A panel of 6 faith leaders from different sides on the religious spectrum shared their opinions and insight.

On this night before Thanksgiving, 9 On Your Side is talking about a couple of issues appropriate for the day.

Just Tuesday, Pope Francis made headlines with a stinging commentary on capitalism and trickle-down economics. He pointed out, success is based on the assumption those in charge of our economy are good and honest.

And seeing what we've seen in the news, we know a large number of them are not.

How does our desire for money affect our lives?

We see money pouring through our country, but little of it makes it our way. What happens when faith and money collide?

“We have stock market collapse, Ponzi schemes, we have people at home who can barely feed themselves. Yet we see corporate America raking in the dough. I mean, from a faith perspective,
let’s just throw it out there, greed,” announced host Jeff Varner.

“Well, it’s universal. It’s not just corporations. I think it’s all of us. And that’s one of the biggest struggles of our lives,” reckoned Pastor Jason McKnight.

 “How do you mean,” asked Varner.

“It seems like the less successful you are at fighting off that greed, you tend to take advantage of folks, put yourself in a position where you have more money and power, and are able to do it even more than you have in the past,” explained Rev. Mark Sandlin.

“I would think in the Capitalistic system, you know, it takes money to make money and it totally separates the people who are involved in it, especially the laborers and when we take the human personality out of it, greed takes on a life of its own,” Father Bill Quigley reasoned.

“Would you consider that to be evil?  I mean, to want more and more and more,” questioned Varner.

“And I think we make a distinction between wealth and greed because just someone who’s wealthy doesn’t mean they’re evil or they’re greedy. They just might have had great success in business and so forth. Greed is when you always want more, and then, I think that is an evil, at that point it moves into being very evil, and it at least puts you at a place where you not able to be in full relationship with God,” confided McKnight.  

“So it’s this thing that builds on itself.  I mean money is the root of all sorts of evil, right,” asked Sandlin.

“Well, the love of money is. Yeah, that’s exactly it,” McKnight replied.

“Greed is in the, uh, nature of the humans. So Islam, it teaches now how you can curb that. It discourages the accumulation and the concentration of the wealth, whether it’s individual or corporation. And also the richness is not really based on the money.  The richness is when you have the contentment in your heart and that never happens, because the millionaire, the billionaire, the multi-billionaire is still trying to think of how to make (more) more,” explained Dr. Saeed Dar.

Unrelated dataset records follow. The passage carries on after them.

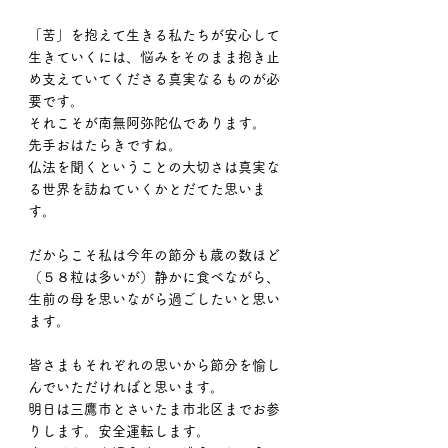
「苦」を抱えて生きる私たちが安心して
生きていくには、悩みをそのまま抱き止
め支えていてくださる真実なるものが必
要です。
それこそが南無阿弥陀仏であります。
先手おはたらきですね。
仏法を聞くということの大切さは真実な
る世界を訪ねていくかとだてた思いま
す。
だからこそ私は今年の節分も歳の数ほど
（５８粒は多いが）静かに食べながら、
生前の母を思いながら過ごしたいと思い
ます。
皆さまもそれぞれの思いから節分を愉し
んでいただければと思います。
明日は三鷹市とさいたま市北区までお参
りします。安全運転します。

“And not just the millionaire, the thousandaire,” joked McKnight.

“You’re right,” chuckled Dar.

“We can’t put the full responsibility on big mean corporations that lay people off, because when I go on credit and buy a big screen TV and a brand new car, but I don’t have the money to pay for that, I’m not making a good choice.  Now, I’ve got the freedom to make the choice, but I’m not doing it well,” McKnight suggested.

“I say, yeah, we actually do need to blame the big corporations who employ people, who are choosing to have CEO’s make more and more and more money, but letting their everyday employees be stuck with what you were stuck with 10 years ago,” said Sandlin.

“And the question is how do you get at that? Do we do it for regulation or do we do it from the heart and it’s a hard thing to know and it’s probably both,” McKnight asserted.

“Corporations putting money into politics, is democracy in danger because of greed,” asked Varner.

“Here a person like me who doesn’t have financial means, but still may be an ideal person, servant of the public, cannot really be a part of that. And the reason is because you have to have money. You have to have support of the special interest, support of this group, support of this group to give you money, money, money,” explained Dar.

“Democracy is at risk when we don’t have a thinking public, when we have a public who’s not willing to consider all the angles on things and is not willing to stand up and demonstrate or to stand up and be part of whatever needs to be, because that’s where you can have democracy, when people are engaged thoughtfully,” commented McKnight.

 “What do we do in our homes,” Varner inquired.

“To combat it a little is a very basic custom in Judaism called “Sedaca,” but it’s a mandatory giving.  It’s not just charity. As wonderful and important as charity is, charity is voluntary. If I want to give, okay, I’ll give, but the Sedaca is mandatory,” explained Lay Leader Marsha Luhrs

“We should have a charitable aspect of what we’re doing. Giving is a part of it. The more we can do that, the more we can be able to help more people. We have gotten away from why were really doing this, we’re helping to meet the need of mankind we’re trying to better the society that we live in,” assured Pastor James Corbett.